Quality Assurance is about finding bugs before they occur, reducing ambiguity of the product, creating strategy, analyzing the software, and have a mindset of reducing risk. Where Quality Control is just about finding bugs and verifying software works to spec. It’s the difference of knowing “why and how” something should work, does work (QA) and knowing “what” something is or does (QC).

What do you think is missing in those testers? Do they lack the skills of analysis and creativity. Is thinking deep about test ideas a waste of time, if it doesn't matter much to the stakeholders.

Some testers have no motivation to go beyond the surface. You can make recommendations, but they might not change. Skills and creativity can be learned if they choose to learn it. A lot of developers, managers, and stakeholders only see software testers as a Quality Control provider and don’t appreciate what QA actually is or does. This usually means lower pay and hiring people with no technical backgrounds.

Do testers really need to think about a problems from many different angles, even if its testing a simple Text-box that accepts alphanumeric characters.

Yes. Thinking about the problem will make you a better, more thorough tester. A software tester with a sense of personal psychology, or at least, compassion and empathy for the end user, will contribute more to assuring quality. The more you understand the mindset of the user, the problems the user is experiencing, the more you care about improving the software.

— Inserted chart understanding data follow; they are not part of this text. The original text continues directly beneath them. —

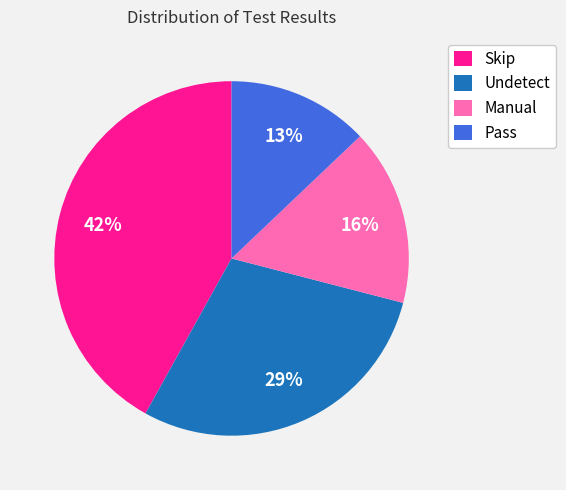

What is the ratio of the value at Skip to the value at Undetect?

1.4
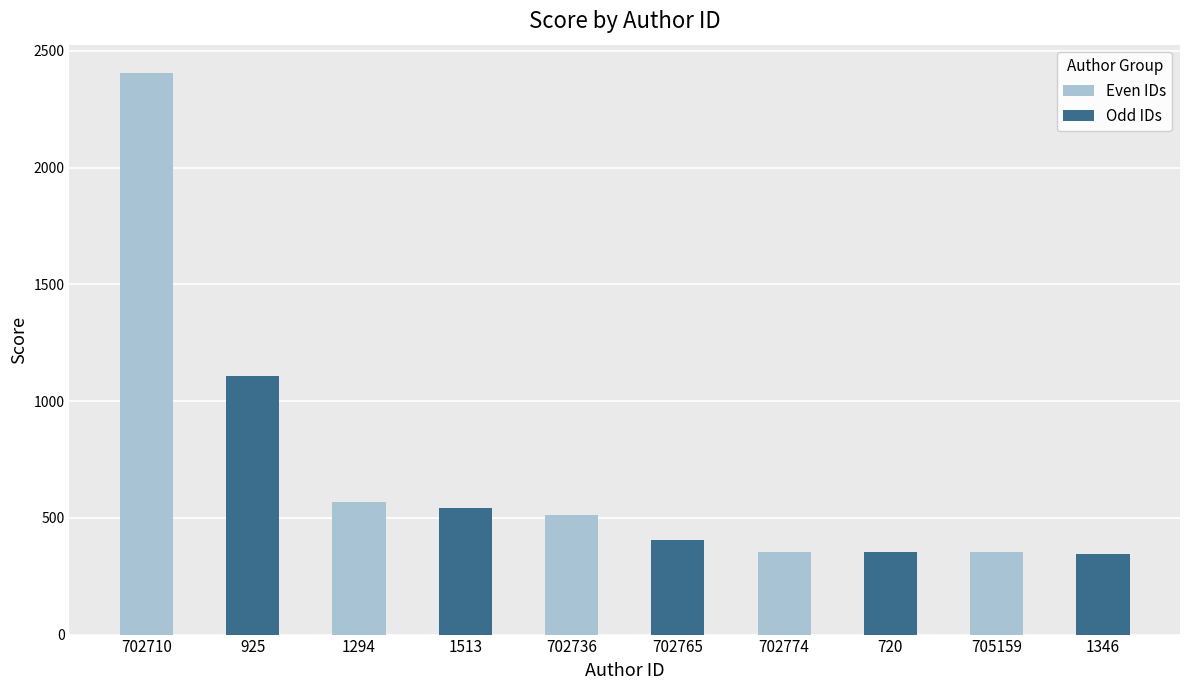

The value of Even IDs at 702710 is 1169.8. True or false?

False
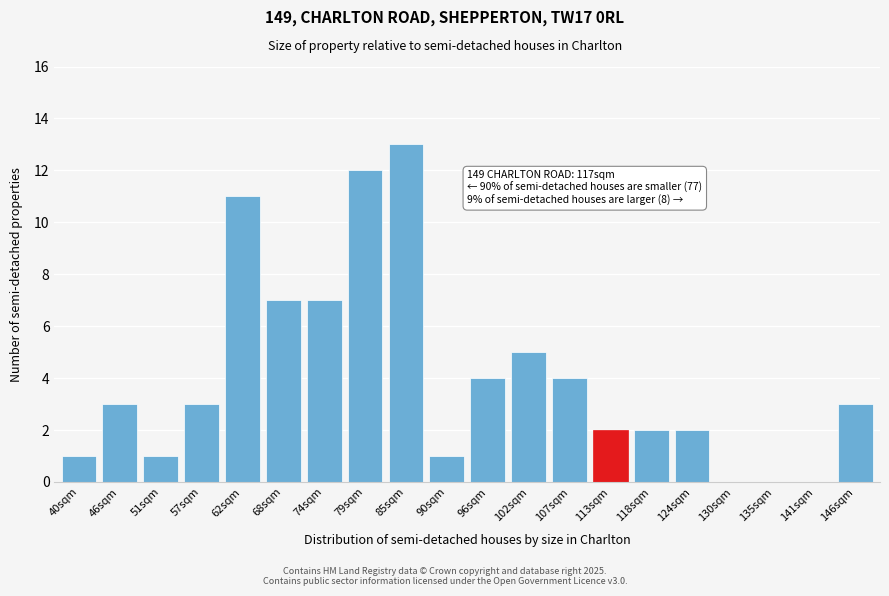

Reading left to right, what are all the values shown in this chart?

40sqm=1	46sqm=3	51sqm=1	57sqm=3	62sqm=11	68sqm=7	74sqm=7	79sqm=12	85sqm=13	90sqm=1	96sqm=4	102sqm=5	107sqm=4	113sqm=2	118sqm=2	124sqm=2	130sqm=0	135sqm=0	141sqm=0	146sqm=3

Also, understand the two best questions for QA to ask are "why?" and "what if?" Being curious helps to think about the problem in different, creative ways.

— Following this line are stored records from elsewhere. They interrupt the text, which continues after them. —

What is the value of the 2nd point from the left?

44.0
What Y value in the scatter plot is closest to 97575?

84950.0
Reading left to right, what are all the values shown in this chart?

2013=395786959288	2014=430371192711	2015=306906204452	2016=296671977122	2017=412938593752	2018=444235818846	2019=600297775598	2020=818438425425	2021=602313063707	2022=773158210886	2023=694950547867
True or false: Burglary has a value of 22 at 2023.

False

Having compassion and empathy will allow you to put yourself in someone else's experience. Testing software is more than just functional testing. How do you handle testing of a simple text box around internationalization, localization, accessibility testing? Using and testing the software in another language setting, using a screen reader, navigation via keyboard only, or changing the contrast/color settings help to find a lot of meaningful bugs, depending on your user. Testing for these users will always help improve the quality of the software.

What would you suggest to them? What kinds of activities, resources, courses, videos, tweets feeds, blog posts would you suggest to trigger in tester the spike to be professional and look for what is important for a project?

The software tester can go about getting a software testing certification, reading books, reading blogs by testers, learning development skills online or via bootcamps (to learn white box testing and automation). James Bach and Martin Fowler are well known in software quality circles.

It’s a leadership book, but take a look at a book called “Start With Why” by Simon Sinek. A lot of the concepts can be applied to QA and engineering. For a better understanding of personal psychology, user experience (UX), take a look at the godfather of UX - Jakob Nielsen @ nngroup.com. QA and UX have a lot in common.